## Problem requirements
Throughout the records below, find each line holding "span" and copy it.

Start of Block

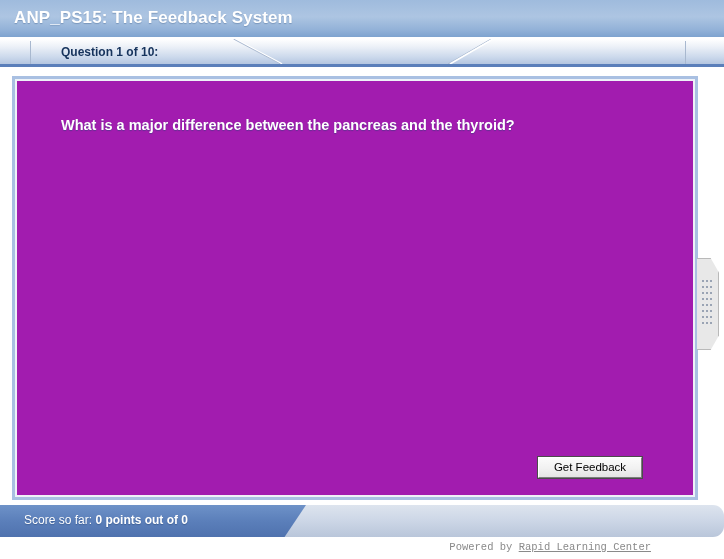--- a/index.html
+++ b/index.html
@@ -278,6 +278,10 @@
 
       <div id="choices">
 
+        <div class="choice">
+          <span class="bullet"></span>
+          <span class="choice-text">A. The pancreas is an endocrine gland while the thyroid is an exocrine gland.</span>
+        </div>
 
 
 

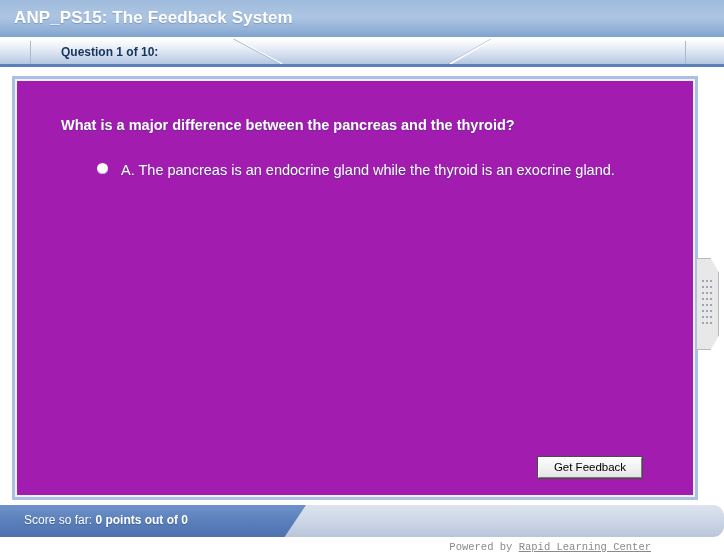--- a/index.html
+++ b/index.html
@@ -288,7 +288,6 @@
 
       </div>
 
-      <div id="feedback-button">Get Feedback</div>
     </div>
   </div>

End of Block

## Solution to this exercise
+          <span class="bullet"></span>
+          <span class="choice-text">A. The pancreas is an endocrine gland while the thyroid is an exocrine gland.</span>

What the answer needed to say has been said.